Y no pensaba portarme como se esperaba de mí.
—Una más —me advirtió mi madre—, solo una más, y te quedarás encerrada en casa hasta que seas mayor sin poder asistir a ninguna fiesta.
Ojalá.
A mí los enlaces y compromisos reales me daban alergia.
—Vamos, Claudia, ya sabes cómo son las niñas… —intercedió mi padre.
—¿Y el accidente de la central nuclear? —pregunté de sopetón, para cambiar de tema.
—Parece que está controlado —dijo mi padre—, no hay de qué preocuparse por ahora.
—Los reyes de Suecia —susurró Max, haciéndonos gestos.
Efectivamente, los padres de Britt se acercaban.
No soportaba aquellos saludos ceremoniosos, eternos y vacíos.
Era mi momento de escapar.
En cuanto mi madre y mi hermano se giraron, aproveché para perderme entre los invitados.
Corrí entre las bandejas de dátiles hasta la pista de baile. Saqué de allí a mi amiga y la llevé a una de las innumerables terrazas que daban al jardín.
—Ya has vuelto a España —dije.
Mundi me miró con los ojos muy abiertos
—¿Les has contado una trola tremenda a tus padres?
Asentí.
No estaba orgullosa de soltar una mentira, pero me sentía muy bien cuando estaba cerca de Mundi. Y tenía el presentimiento de que juntas podríamos hacer frente a cualquier problema que surgiera.
Además, me parecía injusto que ella no pudiera disfrutar de estas celebraciones solo por el hecho de que su padre fuera jardinero.
—Pues nada, seré la princesa de Uvalu mientras me dejen —celebró—. Hay mucho serenísimo por aquí y soy la reina de la pista.
Me reí con ella.
Mi mejor amiga siempre sabía ver el lado bueno de las cosas.

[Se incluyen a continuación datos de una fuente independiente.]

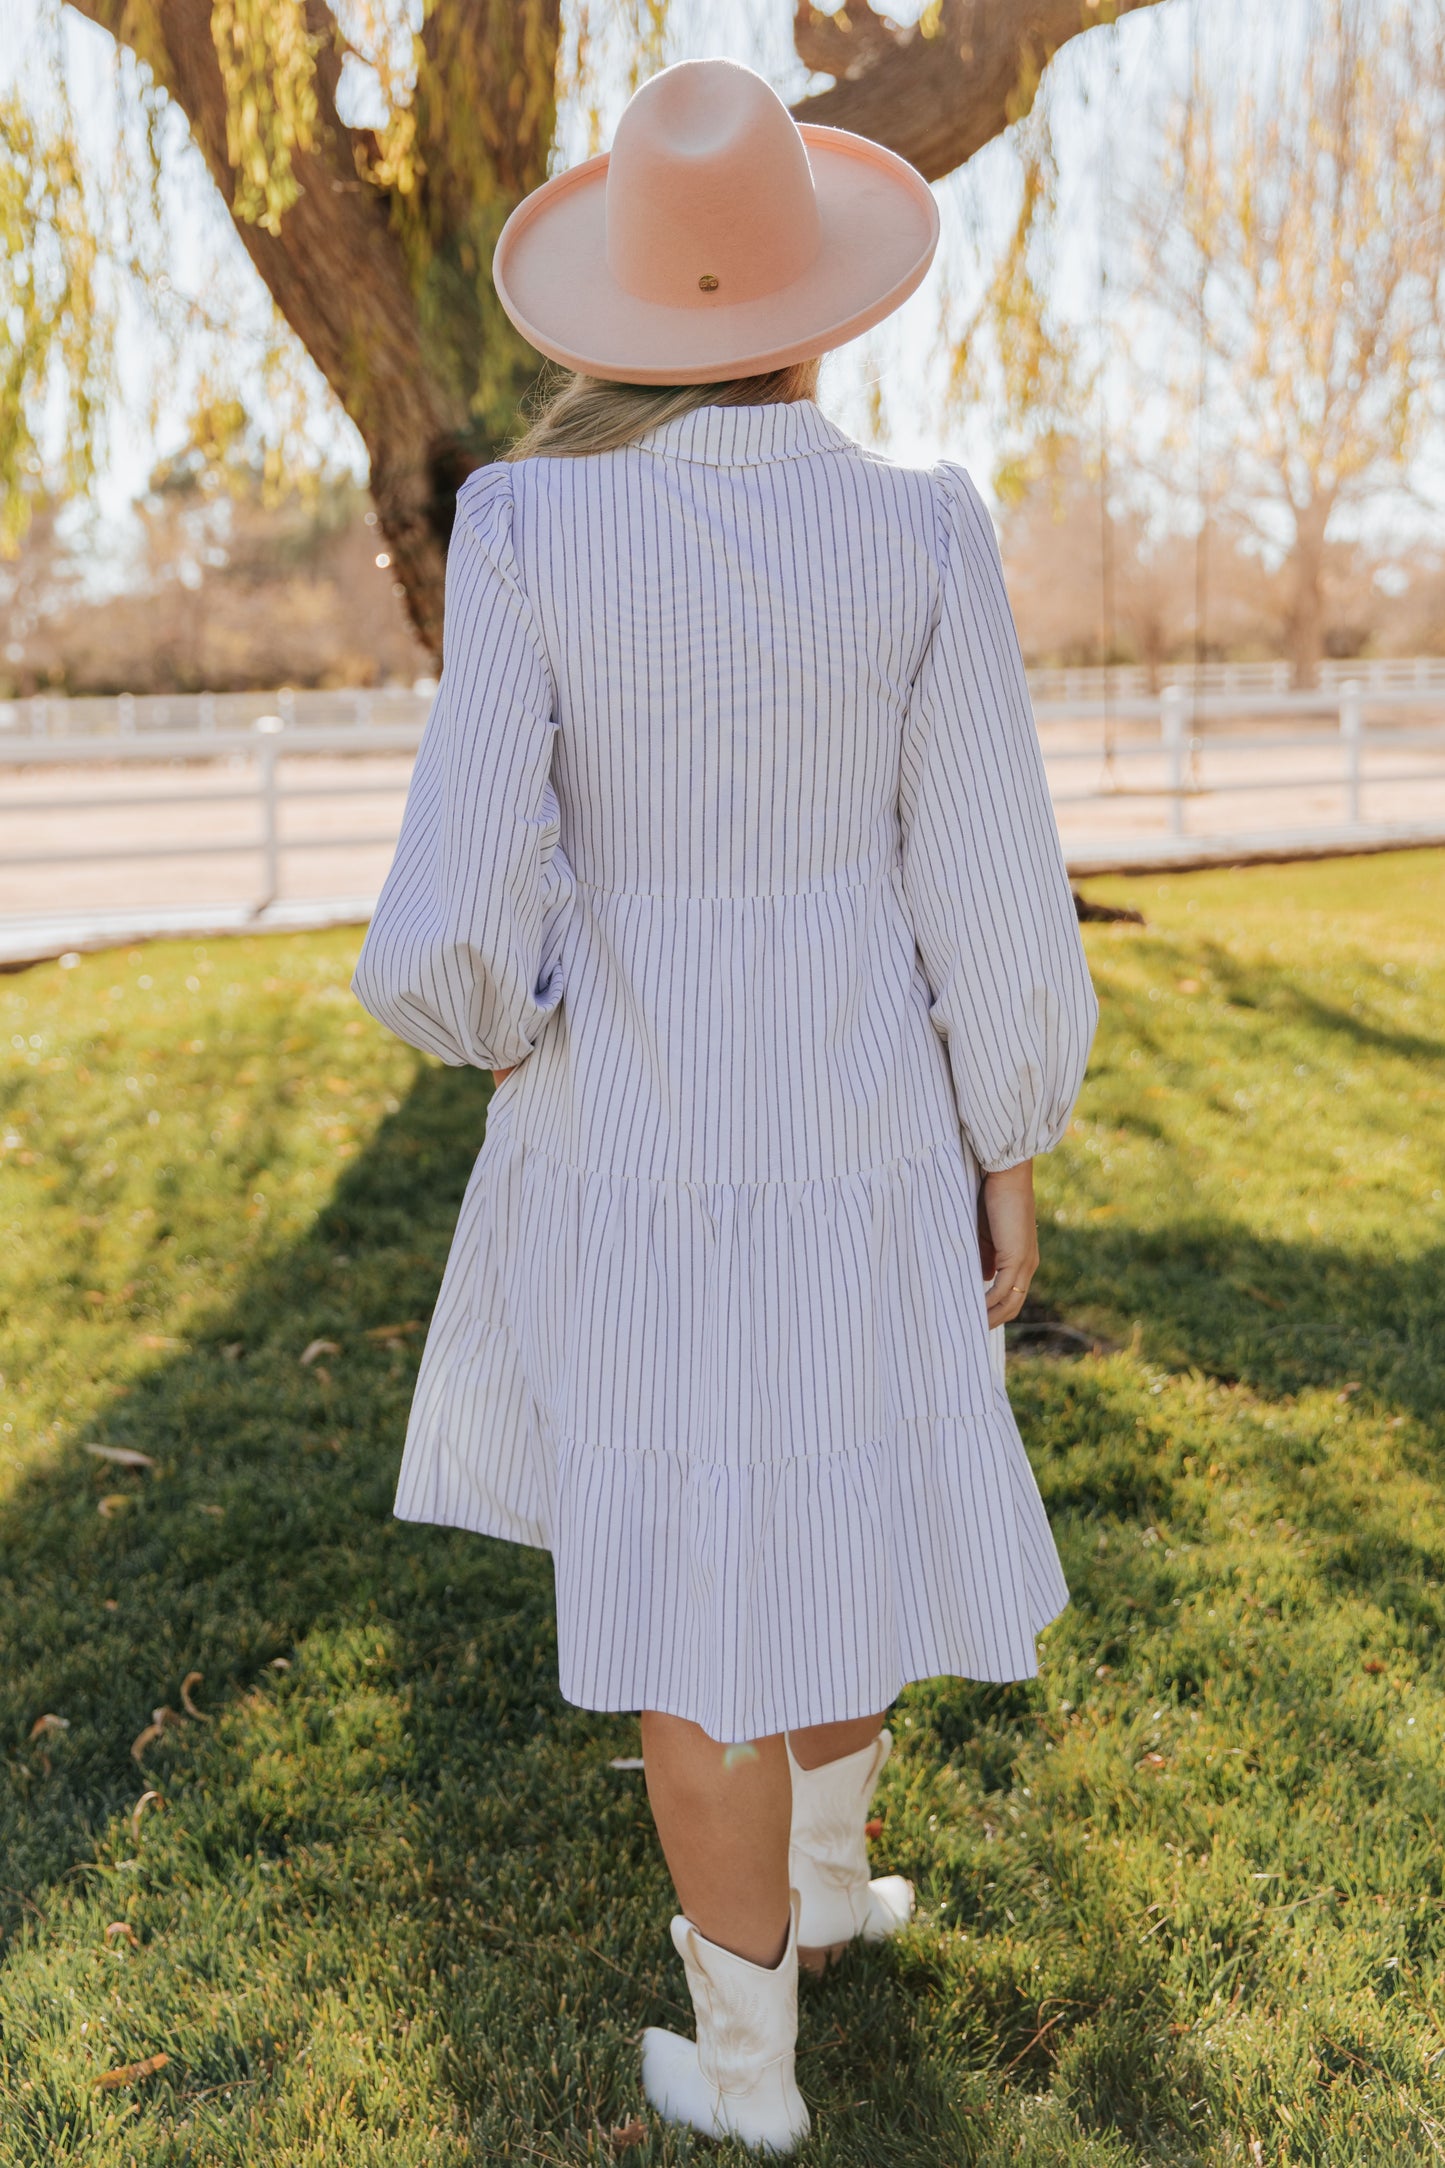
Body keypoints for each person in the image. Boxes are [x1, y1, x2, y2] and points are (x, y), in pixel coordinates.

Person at [352, 54, 1097, 2157]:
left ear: (621, 308)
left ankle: (753, 2067)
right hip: (867, 1125)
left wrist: (509, 1017)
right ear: (817, 299)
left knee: (695, 1585)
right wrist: (1005, 1132)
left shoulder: (523, 527)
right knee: (845, 1510)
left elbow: (451, 916)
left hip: (637, 1140)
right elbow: (990, 884)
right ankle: (829, 1895)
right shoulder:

La noche estaba saliendo mejor de lo que imaginaba.
Sí, mis padres me iban a castigar, pero Mundi seguía allí.
Y aunque Britt había sido un poco maleducada como siempre, los demás me habían recibido con alegría, hasta con cariño.
Parecía que realmente me consideraban una de ellos.
Me apoyé en la balaustrada del balcón.
La luna relucía sobre el inmenso desierto dándole un aire mágico.
La arena rodeaba la pequeña ciudad que crecía bajo el palacio.
Era increíble estar allí, vigilada por millones de estrellas, con mi mejor amiga.
En ese momento, mi móvil sonó con un mensaje.
—¿Tu madre? —preguntó Mundi, inquieta.
—Serán Las Princesas Rebeldes —aventuré, sacando el teléfono del bolsillo oculto en mi vestido.
Pero no.
Ni lo uno ni lo otro.
Era otra notificación de Alerta Planetaria.
Seguro que daban más información sobre la fuga de la central nuclear.
«ALARMA PLANETARIA NIVEL ROJO», leí.
Esas eran las más impactantes.
¿Habría empeorado tanto la situación en España?
Sin embargo, al desplegar la pestaña me quedé en shock:
«EL MAR MUERTO SE HA VUELTO DULCE».
—¿Qué? ¡Eso no puede ser! —exclamé.
Leí a toda velocidad:
«El extraordinario suceso ha sido registrado a las 20 horas del día de hoy. Un turista de nacionalidad inglesa alertó a los socorristas de las playas de Madaba: el agua no era salada. Tras las pertinentes comprobaciones, se ha visto que el mar Muerto ha quedado repentinamente desalinizado. Se ignoran los motivos. En estos momentos, los científicos toman muestras en diferentes puntos para analizar a fondo la composición de las aguas».
Mi mejor amiga me miró sin entender nada.
—¿Cómo puede un mar dejar de ser salado de la noche a la mañana? —me preguntó, parpadeando de la sorpresa.
—No tengo ni la más remota idea —afirmé yo.